**Directions**.
1. In the piracy briefing, on what night was the Faina pirated?
2. Resume the piracy briefing after its final sentence.

-- Start Extract --

We break the target vessels up into the type of vessel, the type of merchant vessel that happens to be out there. It takes two things to have a successful piracy attack. You need a pirate and you need a ship that eventually lets the pirates get onboard.
When the coalition navies are out there, there aren't any -- if they see us, they're not pirates; they're fishermen. When we're not there, they could be pirates.
When it comes to the merchant vessel itself, if the vessel is maneuvering at speed, a speed over 15 knots, and has a high freeboard from the deck down to the water, pirates won't even attempt to get onboard, because it's just too hard a target to get onboard.
So they go after what we call the low and slow vessels, 13-14 knots or slower with a low freeboard. And then that allows these very small boats -- I mean, these boats are no bigger, are smaller than this platform that I'm standing on here today.
And so if they're not able to maneuver, they slow down. And it makes it a lot easier for the pirates to get onboard, by putting grappling hooks up or putting one of those ladders up onboard. And that's usually the case.
Now, the shipping industry has been very good for those vessels. We've seen vessels be very successful putting barbed wire around the low parts of the vessel, slippery foam on it.
We had a vessel the other day, a couple weeks ago, that they just locked themselves in the bridge. And the pirates got onboard but they couldn't get inside the bridge. And then the master inside, safely inside, inside his bridge, called for the coalition. The coalition showed up with a helicopter. Now the pirates knew they had to get off the vessel. And they got off the vessel.
So that's the sort of thing that's occurring. It's really -- they don't target a particular vessel. They target a vessel that they can easily get on.
Q So it's any contraband basically.
ADM. GORTNEY: Anything. They stop any vessel that gets on there.
So if a vessel makes itself a hard target through speed, maneuver or any of that, then they just won't bother. They'll wait for that, you know, the low, slow sheikh that lets himself get boarded.
Q You mention that there's a clan on the north Somali coast who has been involved in a lot of this piracy. Is there any way that you can directly pressure them short of, say, attacks on the ground?
ADM. GORTNEY: That's the good thing about the international community and the contact group that just reported out yesterday, that's bringing all of the international community to bear to help work, address some of the issues ashore. That's the -- it's very, very positive, I think that's going -- they're going after the root cause and applying all measures available, all tools in the toolbox available to do that.
How that pans out we'll see, and we encourage that activity from occurring.
Myself, I focus on the prevention efforts at sea.
Q Sir, can you give a brief update on where the Faina sits? There's been a couple of reports that they've been close to having a ransom paid. And to that end, can you also talk about what you all are doing, or maybe plan to do, in talking with these various shipping companies about paying ransom? As you said -- that it's -- you know, they make -- (inaudible) --
ADM. GORTNEY: Motor vessel Faina's the only vessel that we're monitoring underneath our U.S. national hat. When it was pirated on the night of September 25th, and we knew what was on board the vessel, we did it because we did not want the weapons of the magnitude that are on board Faina to get ashore and further destabilize a destabilized region.

-- End Extract --
-- Start Dataset excerpts --

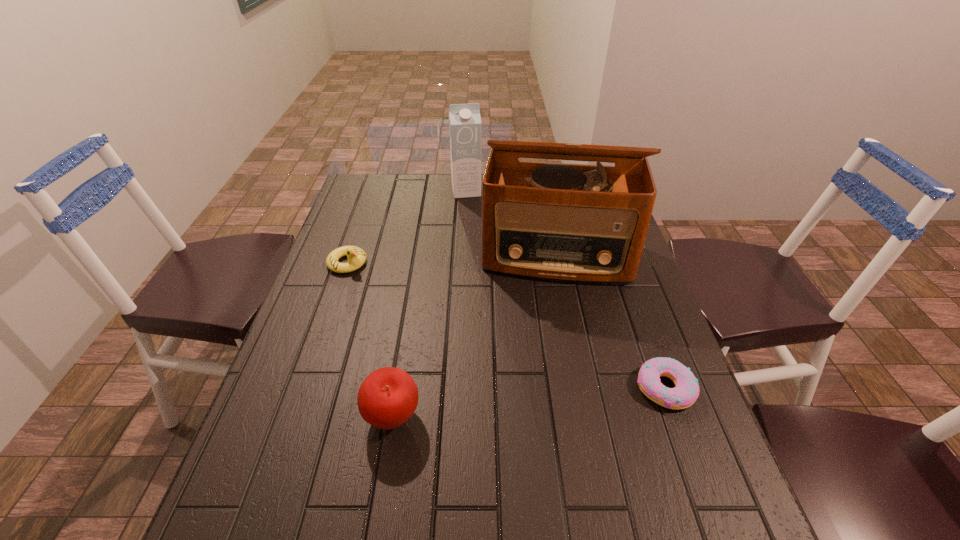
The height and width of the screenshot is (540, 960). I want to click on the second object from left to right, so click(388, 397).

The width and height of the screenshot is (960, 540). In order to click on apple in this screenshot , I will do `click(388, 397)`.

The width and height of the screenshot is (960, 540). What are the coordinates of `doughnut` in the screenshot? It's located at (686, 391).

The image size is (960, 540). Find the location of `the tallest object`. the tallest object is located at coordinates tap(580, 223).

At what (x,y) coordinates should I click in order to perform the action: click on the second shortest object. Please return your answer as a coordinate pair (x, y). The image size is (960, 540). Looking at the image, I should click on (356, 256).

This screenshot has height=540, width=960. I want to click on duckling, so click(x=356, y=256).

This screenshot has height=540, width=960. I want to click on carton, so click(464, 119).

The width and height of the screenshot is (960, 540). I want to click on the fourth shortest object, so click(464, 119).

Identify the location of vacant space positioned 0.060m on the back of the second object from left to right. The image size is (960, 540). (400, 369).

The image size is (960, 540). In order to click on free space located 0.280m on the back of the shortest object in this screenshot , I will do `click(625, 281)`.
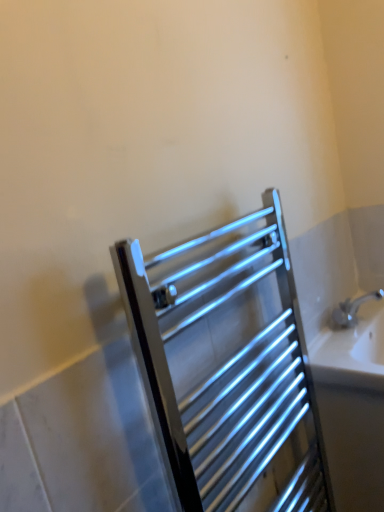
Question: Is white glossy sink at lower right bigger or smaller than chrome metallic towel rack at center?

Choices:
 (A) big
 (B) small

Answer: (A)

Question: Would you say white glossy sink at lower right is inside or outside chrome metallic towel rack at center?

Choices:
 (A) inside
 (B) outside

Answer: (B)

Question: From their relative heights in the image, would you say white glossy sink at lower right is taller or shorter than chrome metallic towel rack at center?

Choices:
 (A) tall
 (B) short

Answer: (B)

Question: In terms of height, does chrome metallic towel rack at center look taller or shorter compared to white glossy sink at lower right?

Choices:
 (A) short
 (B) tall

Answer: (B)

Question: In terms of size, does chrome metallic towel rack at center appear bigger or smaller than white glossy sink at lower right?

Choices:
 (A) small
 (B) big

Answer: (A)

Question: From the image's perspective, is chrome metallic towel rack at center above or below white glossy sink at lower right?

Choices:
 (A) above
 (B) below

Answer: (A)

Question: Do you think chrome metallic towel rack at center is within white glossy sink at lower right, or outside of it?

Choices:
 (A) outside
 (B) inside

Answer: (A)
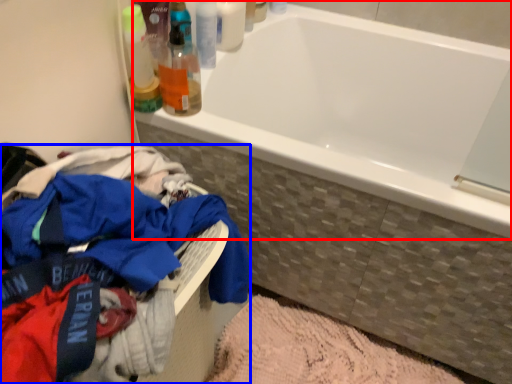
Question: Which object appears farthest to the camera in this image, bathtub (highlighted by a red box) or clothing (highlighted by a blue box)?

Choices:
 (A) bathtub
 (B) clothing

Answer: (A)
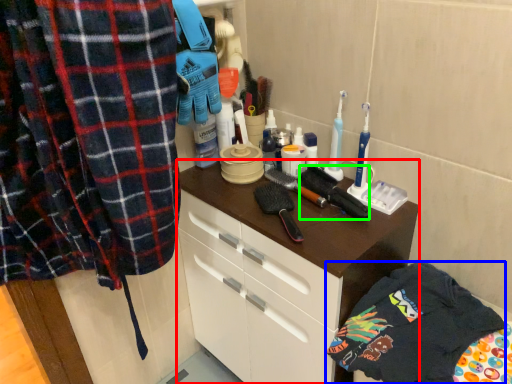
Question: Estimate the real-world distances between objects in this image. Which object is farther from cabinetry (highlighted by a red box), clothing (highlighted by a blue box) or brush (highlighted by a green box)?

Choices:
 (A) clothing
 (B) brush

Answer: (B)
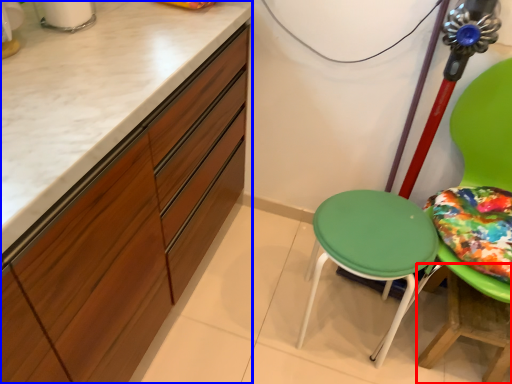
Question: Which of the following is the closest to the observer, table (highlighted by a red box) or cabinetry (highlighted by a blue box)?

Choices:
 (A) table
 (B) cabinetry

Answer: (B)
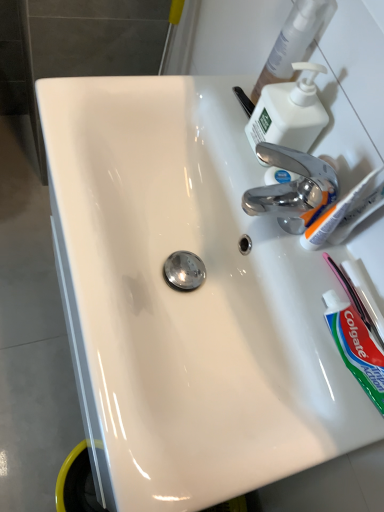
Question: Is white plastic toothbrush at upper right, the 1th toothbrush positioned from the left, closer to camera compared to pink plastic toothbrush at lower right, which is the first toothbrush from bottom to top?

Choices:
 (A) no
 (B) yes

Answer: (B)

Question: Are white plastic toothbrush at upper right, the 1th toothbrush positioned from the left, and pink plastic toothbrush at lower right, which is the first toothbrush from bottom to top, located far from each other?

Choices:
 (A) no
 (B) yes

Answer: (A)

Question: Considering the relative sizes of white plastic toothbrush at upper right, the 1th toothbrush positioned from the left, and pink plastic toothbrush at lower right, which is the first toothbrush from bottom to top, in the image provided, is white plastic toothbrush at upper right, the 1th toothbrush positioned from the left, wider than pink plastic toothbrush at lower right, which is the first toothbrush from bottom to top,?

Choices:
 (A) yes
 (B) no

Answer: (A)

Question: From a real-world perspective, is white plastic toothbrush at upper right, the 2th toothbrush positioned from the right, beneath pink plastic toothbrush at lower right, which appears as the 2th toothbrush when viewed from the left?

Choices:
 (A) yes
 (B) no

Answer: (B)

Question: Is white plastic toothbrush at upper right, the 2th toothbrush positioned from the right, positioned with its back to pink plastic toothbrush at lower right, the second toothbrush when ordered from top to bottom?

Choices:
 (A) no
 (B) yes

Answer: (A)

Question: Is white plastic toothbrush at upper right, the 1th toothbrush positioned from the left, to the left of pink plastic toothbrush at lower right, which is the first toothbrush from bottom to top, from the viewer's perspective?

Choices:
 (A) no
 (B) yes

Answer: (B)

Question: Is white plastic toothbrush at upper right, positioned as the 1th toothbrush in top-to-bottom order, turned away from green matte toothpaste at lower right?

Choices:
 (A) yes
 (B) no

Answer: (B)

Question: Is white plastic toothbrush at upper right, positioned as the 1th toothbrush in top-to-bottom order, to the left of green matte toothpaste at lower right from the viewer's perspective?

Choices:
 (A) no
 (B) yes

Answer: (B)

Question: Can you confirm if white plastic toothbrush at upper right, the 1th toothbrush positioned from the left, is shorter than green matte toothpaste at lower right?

-- End Dataset excerpts --

**Replies**.
1. The night of September 25th.

2.
And we've been monitoring it ever since. We opened up the -- we started talking with the pirates, and we said that they could resupply Faina but they were not allowed to offload anything from that vessel. And if they did, we would sink the vessel that they were offloading into.
And so then it goes into the negotiation phase. And just like with Faina and all the vessels, we don't get involved in the negotiation phase. We monitor the -- of all the vessels over there, how much fuel is on board, how much water's on board, how much -- how many days' food do they have. We monitor, through any intel means that we might have available, the status of the negotiations. But we do not get involved in the -- directly involved with the negotiation process.
So -- and Faina is -- it usually takes 45 days for the negotiation to come to closure, and Faina's obviously taken longer than that. And -- but we see encouraging signs that have -- cleaned up the negotiation process, and we hope it's going to come to closure here soon.
Q In general, going a little bit further, though, are you talking with the shipping industry at all about paying ransoms -- (inaudible) -- causes trouble -- you know --
ADM. GORTNEY: If we're asked, we will always recommend to go ahead and pay the ransom. It's -- you know, it comes down to the cargo on board versus the hostages.
Right now, we have 11 vessels pirated, with 210 hostages. And so, to be frank, our concern for those hostages, those merchant mariners that are from around the world, you know, who signed up -- who did not sign up for the risks that those of us who wear the cloth of our nations sign up for, that we're willing to take the risk. So our concern for those hostages is -- is great. So the quicker they close, to let the hostages go, we think is a good thing.
ADM. GORTNEY: Yes, sir?
Q Could you give us your personal assessment on the French base in UAE? How do you see that decision?
ADM. GORTNEY: I think that's a -- extremely positive sign, that the French want to move into -- I believe it's Jebel Ali -- oh, no, Abu Dhabi. Abu Dhabi is where I think the base is going to be. And the France -- and France is getting involved inside the Arabian Gulf. We think that is a positive thing.
And we have a very, very good relationship with the French navy out there. It's an enduring relationship. You know, the French navy's been with us and the French government's been with us in OEF from the day it started, and have been at our side ever since.
Q Yes, sir. Could you give us the updated information on the older taskforce CTF-150? Has there been any late detention or capture of the suspected terrorists?
ADM. GORTNEY: We haven't picked up a terrorist in CTF-150 in quite a few years. Probably, I think the last one was when I was an airwing commander on Kennedy in the opening days of OEF.
We've focused our efforts now on understanding the smuggling networks that the terrorists might use, and we now are focusing on the smugglers that are moving hashish out of the Makran Coast and smuggling it down into Somalia and into Yemen for further transit into the West, into Saudi Arabia and then into the Western European nations.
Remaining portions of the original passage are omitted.